** TASK STATEMENT **
Nothing more is wanted than an exact repeat of the data below.

Collected data entries:
*** Begin section ***

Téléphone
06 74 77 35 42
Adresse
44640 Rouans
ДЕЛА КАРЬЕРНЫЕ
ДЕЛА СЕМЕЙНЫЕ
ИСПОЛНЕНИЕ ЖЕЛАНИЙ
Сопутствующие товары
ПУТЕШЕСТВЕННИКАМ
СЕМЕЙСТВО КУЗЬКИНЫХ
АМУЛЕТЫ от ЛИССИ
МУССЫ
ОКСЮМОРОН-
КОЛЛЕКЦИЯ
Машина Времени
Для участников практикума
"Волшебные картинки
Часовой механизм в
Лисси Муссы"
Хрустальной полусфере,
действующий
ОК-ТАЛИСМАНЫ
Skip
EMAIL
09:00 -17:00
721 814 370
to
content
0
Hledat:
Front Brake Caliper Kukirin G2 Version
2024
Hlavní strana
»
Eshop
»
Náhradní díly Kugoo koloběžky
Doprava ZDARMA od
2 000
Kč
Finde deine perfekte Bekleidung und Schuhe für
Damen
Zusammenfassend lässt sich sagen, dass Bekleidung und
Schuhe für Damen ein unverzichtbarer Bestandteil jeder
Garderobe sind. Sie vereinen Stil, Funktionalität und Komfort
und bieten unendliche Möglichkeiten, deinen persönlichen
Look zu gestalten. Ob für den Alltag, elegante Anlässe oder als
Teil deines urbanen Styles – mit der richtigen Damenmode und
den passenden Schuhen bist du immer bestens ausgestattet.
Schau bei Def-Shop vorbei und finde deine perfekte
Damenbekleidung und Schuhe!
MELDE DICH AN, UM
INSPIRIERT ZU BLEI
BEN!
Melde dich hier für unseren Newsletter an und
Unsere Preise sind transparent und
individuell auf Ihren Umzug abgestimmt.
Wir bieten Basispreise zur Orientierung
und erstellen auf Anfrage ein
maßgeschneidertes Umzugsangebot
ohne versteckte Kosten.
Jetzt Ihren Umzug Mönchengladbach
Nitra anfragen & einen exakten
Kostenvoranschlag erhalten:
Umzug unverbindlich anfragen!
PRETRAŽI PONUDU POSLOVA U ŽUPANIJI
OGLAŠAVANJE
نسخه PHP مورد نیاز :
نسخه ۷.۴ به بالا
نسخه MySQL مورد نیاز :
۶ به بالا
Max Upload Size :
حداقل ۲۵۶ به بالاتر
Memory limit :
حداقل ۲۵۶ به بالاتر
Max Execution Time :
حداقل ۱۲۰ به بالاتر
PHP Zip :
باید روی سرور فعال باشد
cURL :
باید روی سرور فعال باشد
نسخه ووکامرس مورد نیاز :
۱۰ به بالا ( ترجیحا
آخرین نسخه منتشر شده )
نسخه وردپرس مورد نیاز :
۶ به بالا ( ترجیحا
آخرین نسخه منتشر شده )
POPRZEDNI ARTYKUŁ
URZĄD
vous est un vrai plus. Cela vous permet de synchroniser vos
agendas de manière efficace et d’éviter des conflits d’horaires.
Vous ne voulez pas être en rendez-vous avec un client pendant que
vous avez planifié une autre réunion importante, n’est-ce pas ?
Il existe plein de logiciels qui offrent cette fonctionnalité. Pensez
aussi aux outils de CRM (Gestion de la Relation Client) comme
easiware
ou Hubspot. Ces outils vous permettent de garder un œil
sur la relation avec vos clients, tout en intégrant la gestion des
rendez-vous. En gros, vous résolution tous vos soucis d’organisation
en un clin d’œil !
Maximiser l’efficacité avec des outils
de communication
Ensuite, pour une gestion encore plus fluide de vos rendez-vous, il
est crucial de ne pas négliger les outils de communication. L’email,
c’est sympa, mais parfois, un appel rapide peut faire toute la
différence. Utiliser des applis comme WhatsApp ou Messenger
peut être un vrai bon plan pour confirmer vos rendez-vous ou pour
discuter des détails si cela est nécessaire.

*** End section ***

** TASK OUTPUT **
Téléphone
06 74 77 35 42
Adresse
44640 Rouans
ДЕЛА КАРЬЕРНЫЕ
ДЕЛА СЕМЕЙНЫЕ
ИСПОЛНЕНИЕ ЖЕЛАНИЙ
Сопутствующие товары
ПУТЕШЕСТВЕННИКАМ
СЕМЕЙСТВО КУЗЬКИНЫХ
АМУЛЕТЫ от ЛИССИ
МУССЫ
ОКСЮМОРОН-
КОЛЛЕКЦИЯ
Машина Времени
Для участников практикума
"Волшебные картинки
Часовой механизм в
Лисси Муссы"
Хрустальной полусфере,
действующий
ОК-ТАЛИСМАНЫ
Skip
EMAIL
09:00 -17:00
721 814 370
to
content
0
Hledat:
Front Brake Caliper Kukirin G2 Version
2024
Hlavní strana
»
Eshop
»
Náhradní díly Kugoo koloběžky
Doprava ZDARMA od
2 000
Kč
Finde deine perfekte Bekleidung und Schuhe für
Damen
Zusammenfassend lässt sich sagen, dass Bekleidung und
Schuhe für Damen ein unverzichtbarer Bestandteil jeder
Garderobe sind. Sie vereinen Stil, Funktionalität und Komfort
und bieten unendliche Möglichkeiten, deinen persönlichen
Look zu gestalten. Ob für den Alltag, elegante Anlässe oder als
Teil deines urbanen Styles – mit der richtigen Damenmode und
den passenden Schuhen bist du immer bestens ausgestattet.
Schau bei Def-Shop vorbei und finde deine perfekte
Damenbekleidung und Schuhe!
MELDE DICH AN, UM
INSPIRIERT ZU BLEI
BEN!
Melde dich hier für unseren Newsletter an und
Unsere Preise sind transparent und
individuell auf Ihren Umzug abgestimmt.
Wir bieten Basispreise zur Orientierung
und erstellen auf Anfrage ein
maßgeschneidertes Umzugsangebot
ohne versteckte Kosten.
Jetzt Ihren Umzug Mönchengladbach
Nitra anfragen & einen exakten
Kostenvoranschlag erhalten:
Umzug unverbindlich anfragen!
PRETRAŽI PONUDU POSLOVA U ŽUPANIJI
OGLAŠAVANJE
نسخه PHP مورد نیاز :
نسخه ۷.۴ به بالا
نسخه MySQL مورد نیاز :
۶ به بالا
Max Upload Size :
حداقل ۲۵۶ به بالاتر
Memory limit :
حداقل ۲۵۶ به بالاتر
Max Execution Time :
حداقل ۱۲۰ به بالاتر
PHP Zip :
باید روی سرور فعال باشد
cURL :
باید روی سرور فعال باشد
نسخه ووکامرس مورد نیاز :
۱۰ به بالا ( ترجیحا
آخرین نسخه منتشر شده )
نسخه وردپرس مورد نیاز :
۶ به بالا ( ترجیحا
آخرین نسخه منتشر شده )
POPRZEDNI ARTYKUŁ
URZĄD
vous est un vrai plus. Cela vous permet de synchroniser vos
agendas de manière efficace et d’éviter des conflits d’horaires.
Vous ne voulez pas être en rendez-vous avec un client pendant que
vous avez planifié une autre réunion importante, n’est-ce pas ?
Il existe plein de logiciels qui offrent cette fonctionnalité. Pensez
aussi aux outils de CRM (Gestion de la Relation Client) comme
easiware
ou Hubspot. Ces outils vous permettent de garder un œil
sur la relation avec vos clients, tout en intégrant la gestion des
rendez-vous. En gros, vous résolution tous vos soucis d’organisation
en un clin d’œil !
Maximiser l’efficacité avec des outils
de communication
Ensuite, pour une gestion encore plus fluide de vos rendez-vous, il
est crucial de ne pas négliger les outils de communication. L’email,
c’est sympa, mais parfois, un appel rapide peut faire toute la
différence. Utiliser des applis comme WhatsApp ou Messenger
peut être un vrai bon plan pour confirmer vos rendez-vous ou pour
discuter des détails si cela est nécessaire.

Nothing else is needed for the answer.